START Extracted records
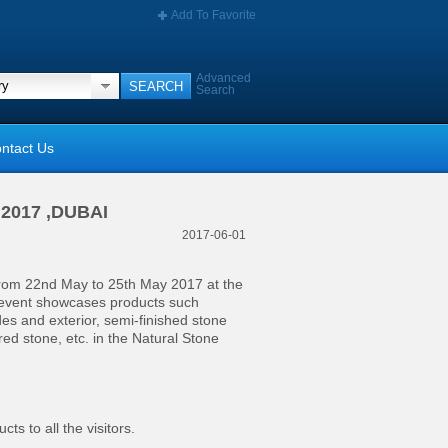
Add To Favorite
Advanced
Search
ntact Us
e 2017 ,DUBAI
2017-06-01
from 22nd May to 25th May 2017 at the
 event showcases products such
des and exterior, semi-finished stone
ered stone, etc. in the Natural Stone
ts to all the visitors.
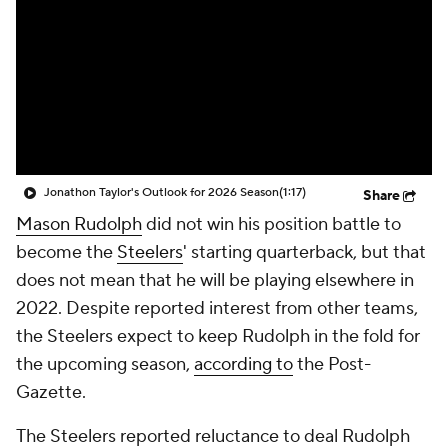
Jonathon Taylor's Outlook for 2026 Season
(1:17)
Share
Mason Rudolph
did not win his position battle to
become the
Steelers
' starting quarterback, but that
does not mean that he will be playing elsewhere in
2022. Despite reported interest from other teams,
the Steelers expect to keep Rudolph in the fold for
the upcoming season,
according to
the
Post-
Gazette
.
The Steelers reported reluctance to deal Rudolph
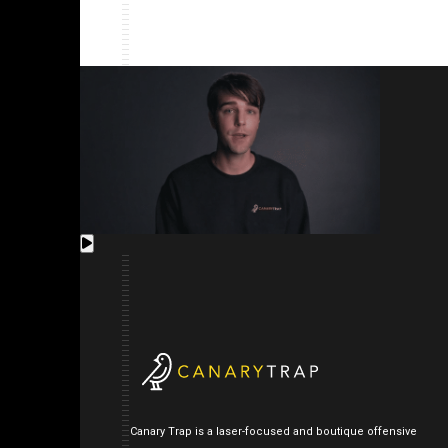
Canary Trap is a laser-focused and boutique offensive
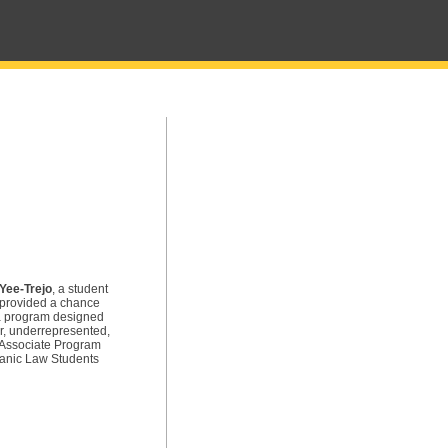
Yee-Trejo
, a student
 provided a chance
 a program designed
ar, underrepresented,
r Associate Program
panic Law Students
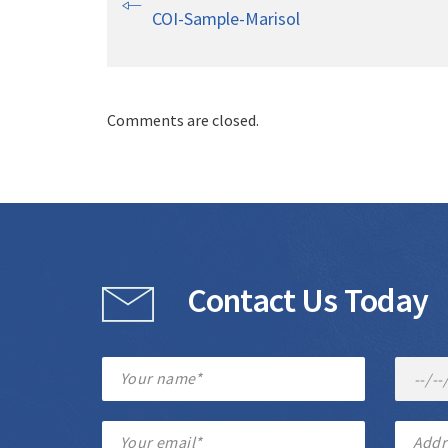
COI-Sample-Marisol
Comments are closed.
Contact Us Today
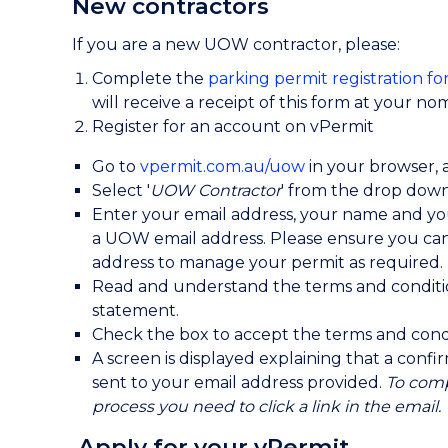
New contractors
If you are a new UOW contractor, please:
Complete the
parking permit registration fo
will receive a receipt of this form at your n
Register for an account on vPermit
Go to
vpermit.com.au/uow
in your browser, a
Select '
UOW Contractor
' from the drop down 
Enter your email address, your name and y
a UOW email address. Please ensure you can 
address to manage your permit as required.
Read and understand the terms and conditi
statement.
Check the box to accept the terms and condit
A screen is displayed explaining that a conf
sent to your email address provided.
To comp
process you need to click a link in the email.
Apply for your vPermit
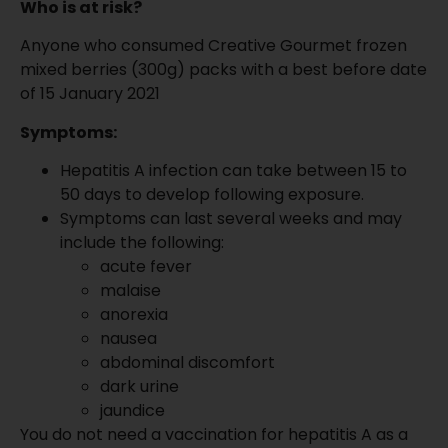
Who is at risk?
Anyone who consumed Creative Gourmet frozen
mixed berries (300g) packs with a best before date
of 15 January 2021
Symptoms:
Hepatitis A infection can take between 15 to
50 days to develop following exposure.
Symptoms can last several weeks and may
include the following:
acute fever
malaise
anorexia
nausea
abdominal discomfort
dark urine
jaundice
You do not need a vaccination for hepatitis A as a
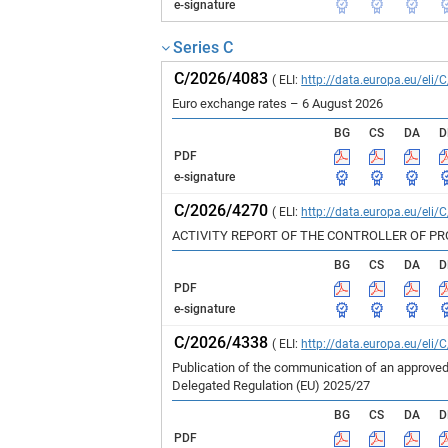
e-signature
Series C
C/2026/4083
( ELI:
http://data.europa.eu/eli/
Euro exchange rates – 6 August 2026
BG
CS
DA
D
PDF
e-signature
C/2026/4270
( ELI:
http://data.europa.eu/eli/
ACTIVITY REPORT OF THE CONTROLLER OF P
BG
CS
DA
D
PDF
e-signature
C/2026/4338
( ELI:
http://data.europa.eu/eli/
Publication of the communication of an approved
Delegated Regulation (EU) 2025/27
BG
CS
DA
D
PDF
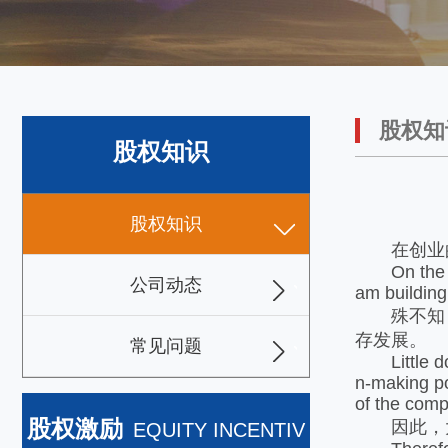
股权知
股权知识
股权知识
在创业的
On the pat
公司动态
am building
殊不知，
存发展。
常见问题
Little do t
n-making po
of the comp
股权激励
因此，大
EQUITY INCENTIV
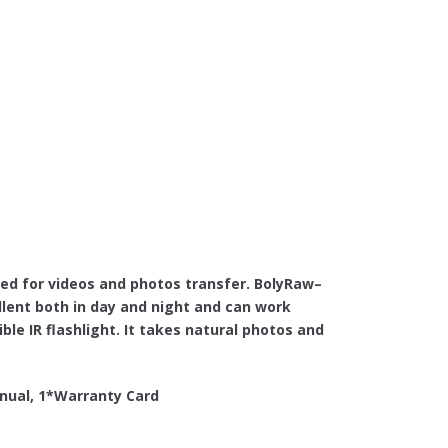
ed for videos and photos transfer. BolyRaw–
ent both in day and night and can work
ble IR flashlight. It takes natural photos and
nual, 1*Warranty Card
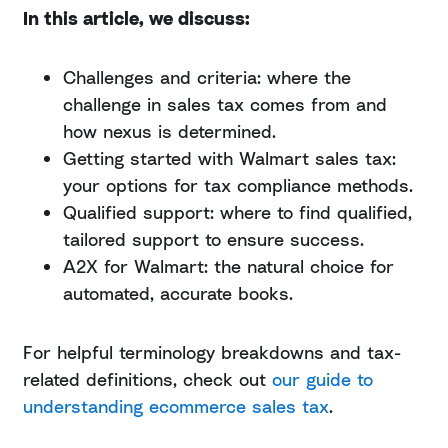
In this article, we discuss:
Challenges and criteria: where the
challenge in sales tax comes from and
how nexus is determined.
Getting started with Walmart sales tax:
your options for tax compliance methods.
Qualified support: where to find qualified,
tailored support to ensure success.
A2X for Walmart: the natural choice for
automated, accurate books.
For helpful terminology breakdowns and tax-
related definitions, check out
our guide to
understanding ecommerce sales tax
.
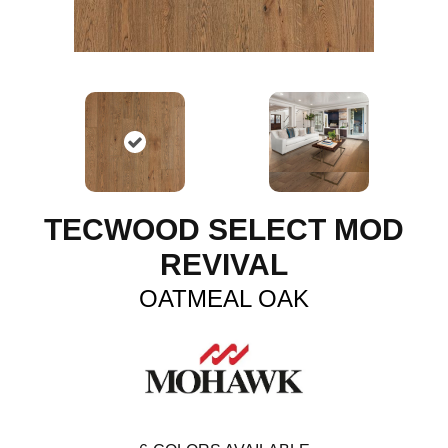
TECWOOD SELECT MOD
REVIVAL
OATMEAL OAK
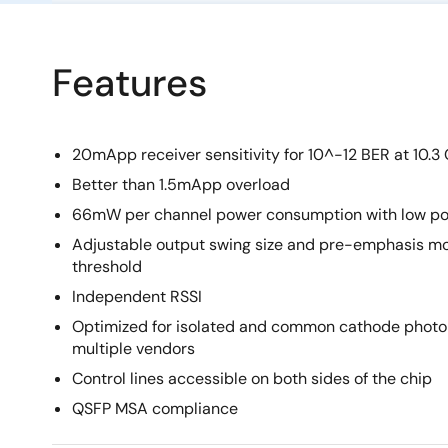
Features
20mApp receiver sensitivity for 10^-12 BER at 10.3
Better than 1.5mApp overload
66mW per channel power consumption with low po
Adjustable output swing size and pre-emphasis mo
threshold
Independent RSSI
Optimized for isolated and common cathode photo
multiple vendors
Control lines accessible on both sides of the chip
QSFP MSA compliance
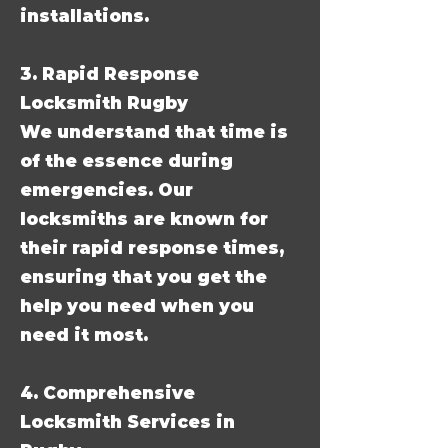
installations.
3. Rapid Response
Locksmith Rugby
We understand that time is
of the essence during
emergencies. Our
locksmiths are known for
their rapid response times,
ensuring that you get the
help you need when you
need it most.
4. Comprehensive
Locksmith Services in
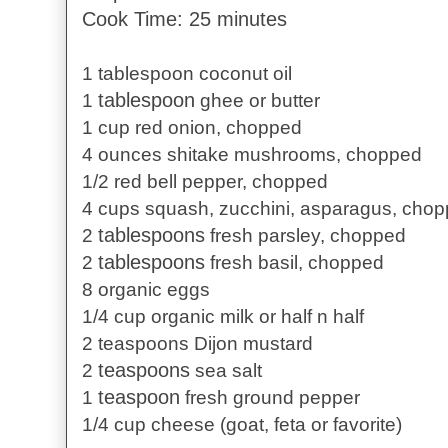
Cook Time: 25 minutes
1 tablespoon coconut oil
tablespoon
1
ghee or butter
1 cup red onion, chopped
4 ounces shitake mushrooms, chopped
1/2 red bell pepper, chopped
4 cups squash, zucchini, asparagus, cho
tablespoons
2
fresh parsley, chopped
tablespoons
2
fresh basil, chopped
8 organic eggs
1/4 cup organic milk or half n half
2 teaspoons Dijon mustard
teaspoons
2
sea salt
teaspoon
1
fresh ground pepper
1/4 cup cheese (goat, feta or favorite)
END Extracted records
→ **Task item**
Could you transcribe exactly the entries above, but only the lines from the one with "r Associate Program" through the one with "address to manage your permit as required.", and without pictures?

→ **Finished exercise**
r Associate Program
panic Law Students
COI-Sample-Marisol
Comments are closed.
Contact Us Today
New contractors
If you are a new UOW contractor, please:
Complete the
parking permit registration fo
will receive a receipt of this form at your n
Register for an account on vPermit
Go to
vpermit.com.au/uow
in your browser, a
Select '
UOW Contractor
' from the drop down 
Enter your email address, your name and y
a UOW email address. Please ensure you can 
address to manage your permit as required.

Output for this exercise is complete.